_SOURCE DOCUMENT_
--------------------

But as a side effect, the steady flood of such things has corroded my intuition about value.

Used to be, the world mostly functioned along the lines of “you get what you pay for”.  “If it’s too good to be true, it probably is.”  And so on.  And, to a degree it still does.  Most stuff that appears to be cheap crap, is.

But these days, that ain’t necessarily so.  Check out Harbor Freight, for example.  They’ve made their mark importing cheap Chinese tools to the U.S. retail market.  Of their offerings, everything is cheap.  And some of it is good.

The upshot is that in modern America, it’s hard to dismiss some offer as being too good to be true, based on some intuition about value.  About how much a given item, of a given quality, ought to cost.  At least, as an old guy.  I’ve seen too many items that seemed impossibly cheap, but were valid offers.


Today’s problem:  A sensible spectrum of offers, for a potted plant dolly.

I need a potted plant dolly capable of moving a potted tree across an uneven surface.

I have a lime tree (long story).  It’s in a big pot.  It’s awkward and heavy.  All winter, I have to move it into and out of my garage to give it daytime sun, without letting it freeze at night.  To do that, I secure it to a standard appliance dolly with rope, and have at it as best I can.  That’s getting pretty old.  Or I am.

Prior to this year, the world of relevant potted plant dollies made sense, value-wise.  Devices that might plausibly work, for moving my lime tree, fell into a nicely-sorted hierarchy of you-get-what-you-pay-for:

  • $70:  mass-market, flimsy, purpose-designed device.
  • $80:  mass-market generic light-duty hand truck.
  • $200:  industrial-quality hand truck
  • $500:  industrial-quality, purpose-designed device (“Potwheelz).

 

 

Given those options, I’ll stick with the hand truck that I already own.  It’s a pain to use, but it kind-of does the job.

But in my heart of hearts, I want a Potwheelz.


Red-hot or red-flag?

Then, Google turned up this offer, when I specifically searched for the high-end Potwheelz plant mover:

 

 

Note that this is less than one-tenth the price that the manufacturer sells it for.  With free shipping, yet.  This firm appears to be selling it for less than the value of the shipping charges alone, for the name-brand Potwheelz device. (The device weighs 40 pounds and ships in a box that’s about 2′ on a side.  That’s gotta cost somebody something, to ship.)

So, it’s the age-old tradeoff between Greed and Fear, writ small.

Deal of the Century?  Bait-and-switch?  Scam?  Stolen goods?  Typo?

Your guess is as good as mine.


Evaluation

Pros:
  • My god that’s cheap.
  • Claims to be the name-brand device.
  • They didn’t steal the picture, or at least they had the good sense to alter it with AI.  The picture for the $50 model sits at a different angle to the camera, relative to the picture of the original $500 model.
  • The URL of the offeror appears to be a legit business, dealing in high-end outdoor products (for camping and such.)

--------------------

_WORK TO COMPLETE_
• A. Return the stretch of the plant dolly post from "Note that this" through "something, to ship.)", copied word for word.
• B. Mark each statement yes or no according to the plant dolly post, and quote the words from the post that decide it: (i) The writer moves the lime tree by roping it to a standard appliance dolly. (ii) The writer says every Harbor Freight tool is good. (iii) After weighing the listed price options, the writer plans to keep using the hand truck already owned.
The rows after the post aren't needed for anything here.

_SUPPLIED MATERIAL_
--------------------

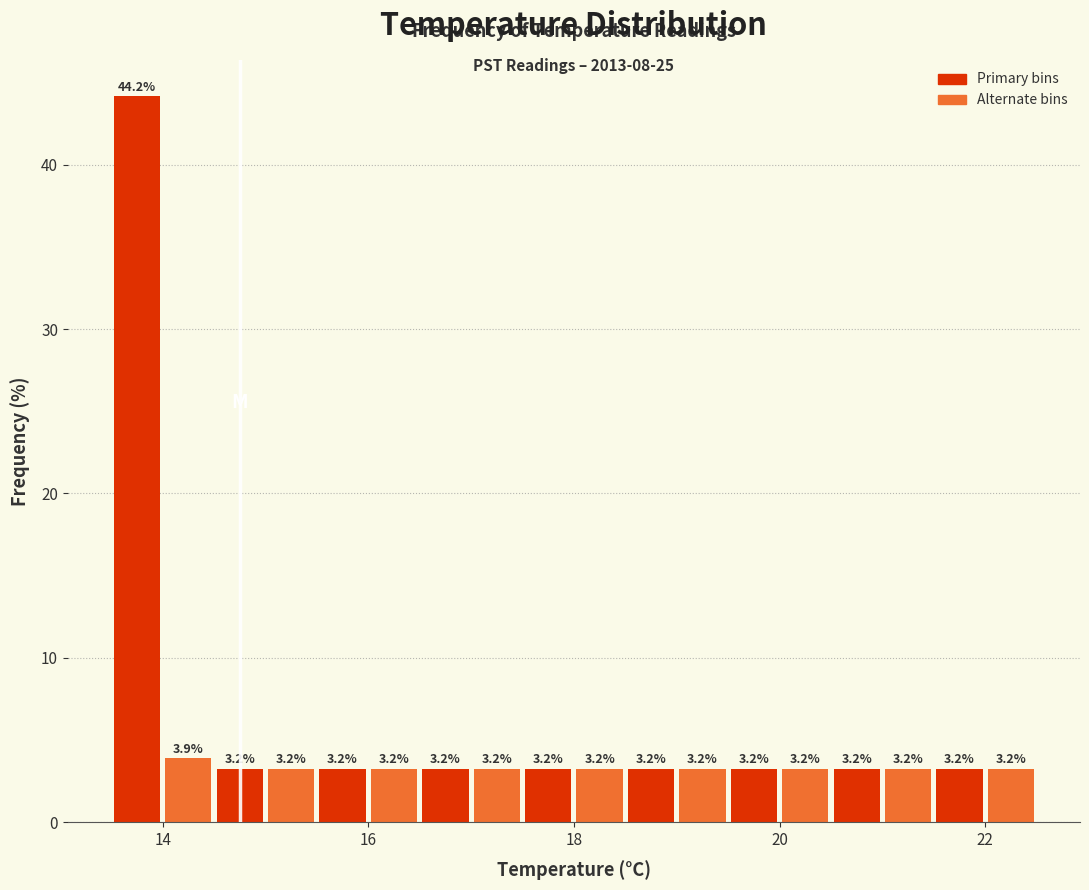

Around what value on the x-axis is the tallest bar? Give the approximate position of its centre, as read against the axis.

13.8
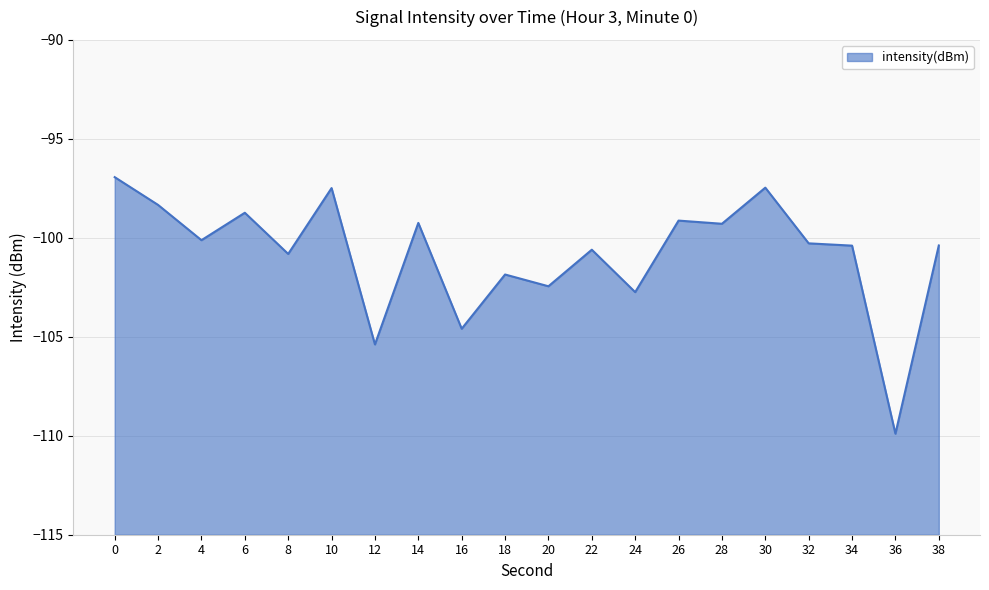

True or false: there are more than 0 points higher than both neighbors.

True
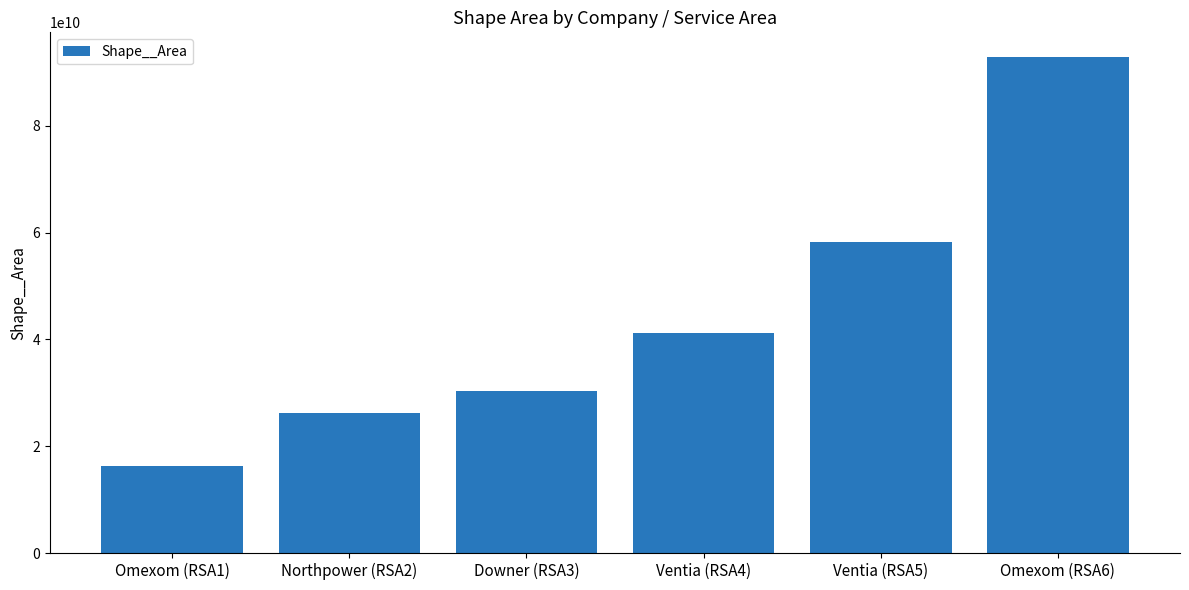

What is the label of the 3rd bar from the right?

Ventia (RSA4)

--------------------

_RESPONSES TO THE TASKS_
• A.
Note that this is less than one-tenth the price that the manufacturer sells it for.  With free shipping, yet.  This firm appears to be selling it for less than the value of the shipping charges alone, for the name-brand Potwheelz device. (The device weighs 40 pounds and ships in a box that’s about 2′ on a side.  That’s gotta cost somebody something, to ship.)

• B.
(i) Yes: "I secure it to a standard appliance dolly with rope"
(ii) No: "And some of it is good."
(iii) Yes: "Given those options, I’ll stick with the hand truck that I already own."